Data extracts —
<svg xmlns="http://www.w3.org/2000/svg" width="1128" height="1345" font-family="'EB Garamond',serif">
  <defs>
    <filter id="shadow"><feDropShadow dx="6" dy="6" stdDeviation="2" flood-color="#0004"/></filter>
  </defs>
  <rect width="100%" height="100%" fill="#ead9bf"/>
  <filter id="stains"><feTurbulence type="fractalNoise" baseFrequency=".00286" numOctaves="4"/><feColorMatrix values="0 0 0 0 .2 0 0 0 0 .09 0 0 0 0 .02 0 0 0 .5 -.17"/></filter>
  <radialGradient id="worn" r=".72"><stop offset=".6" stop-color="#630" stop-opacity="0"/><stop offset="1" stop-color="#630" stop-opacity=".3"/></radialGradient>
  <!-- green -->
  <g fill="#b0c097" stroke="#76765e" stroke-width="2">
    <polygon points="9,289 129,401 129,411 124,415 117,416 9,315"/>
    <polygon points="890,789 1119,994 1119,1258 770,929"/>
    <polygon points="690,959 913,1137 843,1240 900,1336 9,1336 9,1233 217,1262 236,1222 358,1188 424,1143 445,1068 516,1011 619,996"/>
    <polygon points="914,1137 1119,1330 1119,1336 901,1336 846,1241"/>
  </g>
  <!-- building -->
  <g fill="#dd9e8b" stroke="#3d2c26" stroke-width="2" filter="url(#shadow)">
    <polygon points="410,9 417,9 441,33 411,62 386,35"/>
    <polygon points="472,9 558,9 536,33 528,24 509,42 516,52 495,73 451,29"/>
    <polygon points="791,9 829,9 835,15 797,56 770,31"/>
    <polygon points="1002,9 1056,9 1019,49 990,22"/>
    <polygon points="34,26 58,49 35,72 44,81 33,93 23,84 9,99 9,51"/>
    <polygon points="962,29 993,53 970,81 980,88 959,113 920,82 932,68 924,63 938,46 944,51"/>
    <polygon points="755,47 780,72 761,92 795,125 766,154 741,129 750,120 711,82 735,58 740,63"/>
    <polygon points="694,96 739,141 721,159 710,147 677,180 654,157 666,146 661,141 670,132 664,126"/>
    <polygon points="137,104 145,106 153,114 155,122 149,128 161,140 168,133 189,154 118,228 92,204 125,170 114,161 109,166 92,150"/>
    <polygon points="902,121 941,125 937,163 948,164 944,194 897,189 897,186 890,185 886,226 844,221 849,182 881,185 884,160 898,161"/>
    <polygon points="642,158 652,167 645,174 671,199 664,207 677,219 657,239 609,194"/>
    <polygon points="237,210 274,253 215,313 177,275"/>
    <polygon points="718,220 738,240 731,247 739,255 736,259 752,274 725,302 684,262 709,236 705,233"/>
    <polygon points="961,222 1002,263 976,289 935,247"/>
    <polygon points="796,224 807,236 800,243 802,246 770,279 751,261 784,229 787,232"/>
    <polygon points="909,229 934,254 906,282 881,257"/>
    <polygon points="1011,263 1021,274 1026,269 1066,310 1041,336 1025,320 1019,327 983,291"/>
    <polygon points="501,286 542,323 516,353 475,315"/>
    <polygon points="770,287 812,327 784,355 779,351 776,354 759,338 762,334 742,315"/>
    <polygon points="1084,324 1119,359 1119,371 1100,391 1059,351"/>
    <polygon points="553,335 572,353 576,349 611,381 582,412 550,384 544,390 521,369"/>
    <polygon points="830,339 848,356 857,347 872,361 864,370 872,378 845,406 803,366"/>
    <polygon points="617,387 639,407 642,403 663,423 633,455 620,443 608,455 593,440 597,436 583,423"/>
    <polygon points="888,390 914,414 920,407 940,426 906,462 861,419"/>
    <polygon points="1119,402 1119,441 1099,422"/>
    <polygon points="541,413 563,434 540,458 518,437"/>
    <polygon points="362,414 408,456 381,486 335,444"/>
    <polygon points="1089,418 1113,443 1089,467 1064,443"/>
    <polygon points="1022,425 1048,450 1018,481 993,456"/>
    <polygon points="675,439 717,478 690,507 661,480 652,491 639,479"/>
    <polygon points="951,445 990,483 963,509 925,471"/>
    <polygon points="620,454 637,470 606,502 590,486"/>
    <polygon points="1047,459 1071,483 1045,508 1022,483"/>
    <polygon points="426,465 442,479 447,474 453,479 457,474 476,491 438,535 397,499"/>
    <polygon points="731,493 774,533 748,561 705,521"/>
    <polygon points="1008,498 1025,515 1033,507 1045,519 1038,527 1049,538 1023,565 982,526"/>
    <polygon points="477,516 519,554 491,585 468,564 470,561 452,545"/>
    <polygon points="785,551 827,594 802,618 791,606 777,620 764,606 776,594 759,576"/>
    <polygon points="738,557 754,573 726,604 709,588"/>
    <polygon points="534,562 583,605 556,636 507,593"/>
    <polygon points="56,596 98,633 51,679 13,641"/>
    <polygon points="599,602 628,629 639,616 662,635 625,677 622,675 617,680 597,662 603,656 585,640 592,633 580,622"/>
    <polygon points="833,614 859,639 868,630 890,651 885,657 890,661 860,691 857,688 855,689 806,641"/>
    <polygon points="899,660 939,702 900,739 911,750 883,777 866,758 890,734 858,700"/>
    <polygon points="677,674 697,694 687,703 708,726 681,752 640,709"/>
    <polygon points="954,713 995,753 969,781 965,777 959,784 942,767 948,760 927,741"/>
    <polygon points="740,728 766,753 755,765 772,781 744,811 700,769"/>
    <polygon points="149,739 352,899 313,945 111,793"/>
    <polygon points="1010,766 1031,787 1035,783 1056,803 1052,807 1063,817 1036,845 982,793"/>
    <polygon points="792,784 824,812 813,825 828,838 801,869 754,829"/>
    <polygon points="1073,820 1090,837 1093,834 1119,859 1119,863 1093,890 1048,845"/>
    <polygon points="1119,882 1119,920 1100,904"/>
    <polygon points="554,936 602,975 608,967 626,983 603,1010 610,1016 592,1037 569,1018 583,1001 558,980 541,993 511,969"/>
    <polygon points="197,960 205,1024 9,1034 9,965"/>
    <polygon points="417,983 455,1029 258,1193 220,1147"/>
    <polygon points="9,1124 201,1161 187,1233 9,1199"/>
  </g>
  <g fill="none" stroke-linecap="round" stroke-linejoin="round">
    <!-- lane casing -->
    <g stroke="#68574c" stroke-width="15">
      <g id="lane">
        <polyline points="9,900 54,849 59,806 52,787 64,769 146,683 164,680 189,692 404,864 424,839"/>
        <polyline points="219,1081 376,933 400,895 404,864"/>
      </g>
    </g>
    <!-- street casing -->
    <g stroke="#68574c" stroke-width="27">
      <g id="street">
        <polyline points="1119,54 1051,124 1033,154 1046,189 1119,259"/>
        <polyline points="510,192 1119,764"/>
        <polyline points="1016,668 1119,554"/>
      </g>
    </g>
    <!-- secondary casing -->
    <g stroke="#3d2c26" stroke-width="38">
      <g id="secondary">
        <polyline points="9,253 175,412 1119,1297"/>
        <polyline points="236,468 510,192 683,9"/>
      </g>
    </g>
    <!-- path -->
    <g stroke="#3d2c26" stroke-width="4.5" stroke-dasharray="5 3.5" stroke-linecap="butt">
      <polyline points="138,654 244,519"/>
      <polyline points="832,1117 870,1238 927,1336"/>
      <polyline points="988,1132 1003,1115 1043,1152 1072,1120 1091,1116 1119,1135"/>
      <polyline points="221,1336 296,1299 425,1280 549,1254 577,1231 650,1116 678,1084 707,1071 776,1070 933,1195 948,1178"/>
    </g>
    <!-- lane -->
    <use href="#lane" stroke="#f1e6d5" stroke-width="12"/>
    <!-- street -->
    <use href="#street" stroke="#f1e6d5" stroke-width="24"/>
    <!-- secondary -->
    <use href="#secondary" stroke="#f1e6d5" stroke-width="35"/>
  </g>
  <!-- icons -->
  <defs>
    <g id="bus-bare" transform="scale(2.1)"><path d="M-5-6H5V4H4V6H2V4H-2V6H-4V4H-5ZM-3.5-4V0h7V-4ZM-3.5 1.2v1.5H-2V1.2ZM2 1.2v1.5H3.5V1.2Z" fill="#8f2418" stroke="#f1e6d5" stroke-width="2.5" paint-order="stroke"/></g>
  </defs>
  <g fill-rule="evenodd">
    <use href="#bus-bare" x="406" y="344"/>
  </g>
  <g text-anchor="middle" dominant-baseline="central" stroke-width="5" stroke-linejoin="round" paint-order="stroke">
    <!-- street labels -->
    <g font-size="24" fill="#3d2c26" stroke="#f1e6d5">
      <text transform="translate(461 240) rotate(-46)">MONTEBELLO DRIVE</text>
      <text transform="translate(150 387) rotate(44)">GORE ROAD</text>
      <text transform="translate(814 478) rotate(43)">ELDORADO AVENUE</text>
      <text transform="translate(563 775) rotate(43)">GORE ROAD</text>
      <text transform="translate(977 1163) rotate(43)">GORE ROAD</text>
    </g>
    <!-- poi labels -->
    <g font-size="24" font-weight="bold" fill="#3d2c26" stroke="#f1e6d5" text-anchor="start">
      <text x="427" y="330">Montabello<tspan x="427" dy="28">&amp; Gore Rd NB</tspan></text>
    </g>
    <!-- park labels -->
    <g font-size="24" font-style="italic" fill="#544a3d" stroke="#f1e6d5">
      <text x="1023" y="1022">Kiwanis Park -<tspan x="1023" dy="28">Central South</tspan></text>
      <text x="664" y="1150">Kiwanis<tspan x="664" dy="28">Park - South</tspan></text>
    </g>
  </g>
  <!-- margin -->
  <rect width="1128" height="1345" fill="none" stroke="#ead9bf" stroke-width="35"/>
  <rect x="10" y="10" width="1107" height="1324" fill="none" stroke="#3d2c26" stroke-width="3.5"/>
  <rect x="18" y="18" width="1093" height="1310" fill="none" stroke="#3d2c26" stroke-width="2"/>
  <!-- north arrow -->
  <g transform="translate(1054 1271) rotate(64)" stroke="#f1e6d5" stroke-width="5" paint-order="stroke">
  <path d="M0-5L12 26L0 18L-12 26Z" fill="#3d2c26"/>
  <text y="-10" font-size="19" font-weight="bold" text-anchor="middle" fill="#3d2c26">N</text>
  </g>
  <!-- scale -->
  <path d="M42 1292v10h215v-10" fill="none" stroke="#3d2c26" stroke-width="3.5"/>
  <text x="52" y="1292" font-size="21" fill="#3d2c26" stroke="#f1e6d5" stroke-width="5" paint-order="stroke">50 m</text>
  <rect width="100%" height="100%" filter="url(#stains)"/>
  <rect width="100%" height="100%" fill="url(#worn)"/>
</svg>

Work order —
Go through the material above and output exactly the lines from the one containing "913,1137 843,1240 900,1336" through the one containing "812,327 784,355 779,351".

Response area —
    <polygon points="690,959 913,1137 843,1240 900,1336 9,1336 9,1233 217,1262 236,1222 358,1188 424,1143 445,1068 516,1011 619,996"/>
    <polygon points="914,1137 1119,1330 1119,1336 901,1336 846,1241"/>
  </g>
  <!-- building -->
  <g fill="#dd9e8b" stroke="#3d2c26" stroke-width="2" filter="url(#shadow)">
    <polygon points="410,9 417,9 441,33 411,62 386,35"/>
    <polygon points="472,9 558,9 536,33 528,24 509,42 516,52 495,73 451,29"/>
    <polygon points="791,9 829,9 835,15 797,56 770,31"/>
    <polygon points="1002,9 1056,9 1019,49 990,22"/>
    <polygon points="34,26 58,49 35,72 44,81 33,93 23,84 9,99 9,51"/>
    <polygon points="962,29 993,53 970,81 980,88 959,113 920,82 932,68 924,63 938,46 944,51"/>
    <polygon points="755,47 780,72 761,92 795,125 766,154 741,129 750,120 711,82 735,58 740,63"/>
    <polygon points="694,96 739,141 721,159 710,147 677,180 654,157 666,146 661,141 670,132 664,126"/>
    <polygon points="137,104 145,106 153,114 155,122 149,128 161,140 168,133 189,154 118,228 92,204 125,170 114,161 109,166 92,150"/>
    <polygon points="902,121 941,125 937,163 948,164 944,194 897,189 897,186 890,185 886,226 844,221 849,182 881,185 884,160 898,161"/>
    <polygon points="642,158 652,167 645,174 671,199 664,207 677,219 657,239 609,194"/>
    <polygon points="237,210 274,253 215,313 177,275"/>
    <polygon points="718,220 738,240 731,247 739,255 736,259 752,274 725,302 684,262 709,236 705,233"/>
    <polygon points="961,222 1002,263 976,289 935,247"/>
    <polygon points="796,224 807,236 800,243 802,246 770,279 751,261 784,229 787,232"/>
    <polygon points="909,229 934,254 906,282 881,257"/>
    <polygon points="1011,263 1021,274 1026,269 1066,310 1041,336 1025,320 1019,327 983,291"/>
    <polygon points="501,286 542,323 516,353 475,315"/>
    <polygon points="770,287 812,327 784,355 779,351 776,354 759,338 762,334 742,315"/>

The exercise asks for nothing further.